The virtualenv tool can be installed as follows:

$ wget http://peak.telecommunity.com/dist/ez_setup.py
$ python ez_setup.py virtualenv

While you’re at it, you might also want to install nose by doing

$ python ez_setup.py nose

since running unit tests sometimes doesn’t work if you don’t install this module manually. Once you got virtualenv installed, you can create and activate a virtual Python environment as follows:

$ mkdir ~/envs
$ virtualenv ~/envs/dumbo
$ source ~/envs/dumbo/bin/activate

You then get a slightly different prompt to remind you that you’re using the isolated virtual environment:

(dumbo)$ which python
/home/username/envs/dumbo/bin/python
(dumbo)$ deactivate
$ which python
/usr/bin/python

Such a virtual environment can be very convenient for developing and debugging Dumbo:

$ source ~/envs/dumbo/bin/activate
(dumbo)$ git clone git://github.com/klbostee/dumbo.git
(dumbo)$ cd dumbo
(dumbo)$ python setup.py test  # run unit tests
(dumbo)$ python setup.py develop  # install symlinks
(dumbo)$ which dumbo
/home/username/envs/dumbo/bin/dumbo
(dumbo)$ cd examples
(dumbo)$ dumbo start wordcount.py -input brian.txt -output out.code
(dumbo)$ dumbo cat out.code | head -n 2
A       2
And     4

Anything you change to the source code will then immediately affect the behavior of dumbo in the virtual environment, and none of this interferes with your global Python installation in any way. Soon enough, you’ll start wondering how you ever managed to live without virtual Python environments.

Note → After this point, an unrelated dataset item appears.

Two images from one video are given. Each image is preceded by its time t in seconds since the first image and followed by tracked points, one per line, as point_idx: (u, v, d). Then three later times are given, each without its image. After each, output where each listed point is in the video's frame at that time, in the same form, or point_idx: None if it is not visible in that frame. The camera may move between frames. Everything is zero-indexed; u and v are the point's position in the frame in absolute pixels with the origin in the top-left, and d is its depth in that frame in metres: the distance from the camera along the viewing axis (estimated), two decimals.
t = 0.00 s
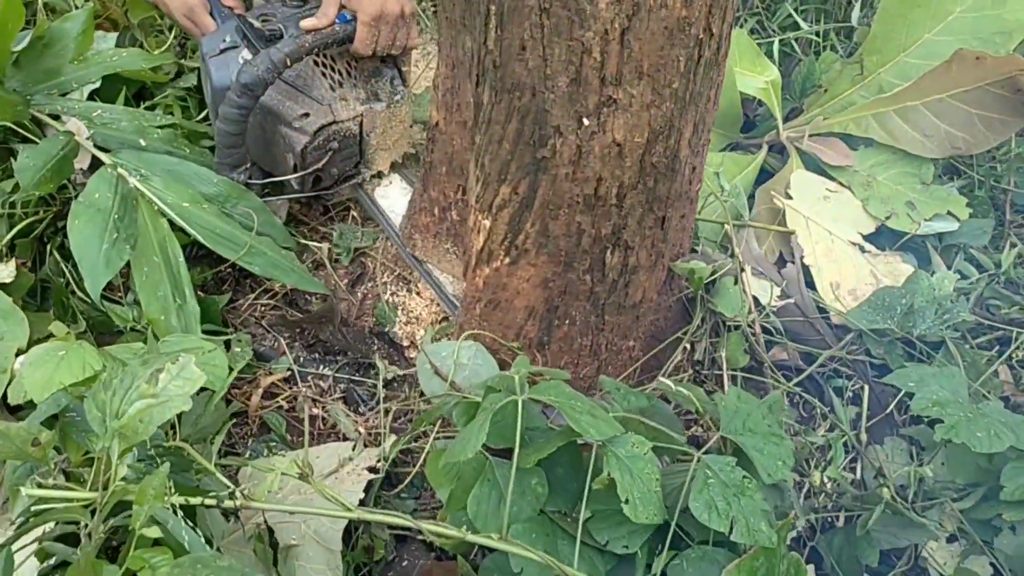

Note that running on Hadoop won’t work when you installed Dumbo via python setup.py develop. The develop command installs symlinks to the source files (such that you don’t have to run it after each change when you’re developing), but in order to be able to run on Hadoop an egg needs to be generated and installed, which is precisely what python setup.py install does.


Dumbo IP count in C

May 3, 2009

It doesn’t comply very well with the goal of making it as easy as possible to write MapReduce programs, but Dumbo mappers and reducers can also be written in C instead of Python. I just put an example on GitHub to illustrate this. Although it’s nowhere near as convenient as using Python, writing a mapper or reducer in C is not that hard since you get to use the nifty Python C API, and in some specific cases the speed gains might be worth the extra effort. Moreover, setuptools nicely takes care of all the building and compiling, and you can limit the C code to computationally expensive parts and still use Python for the rest.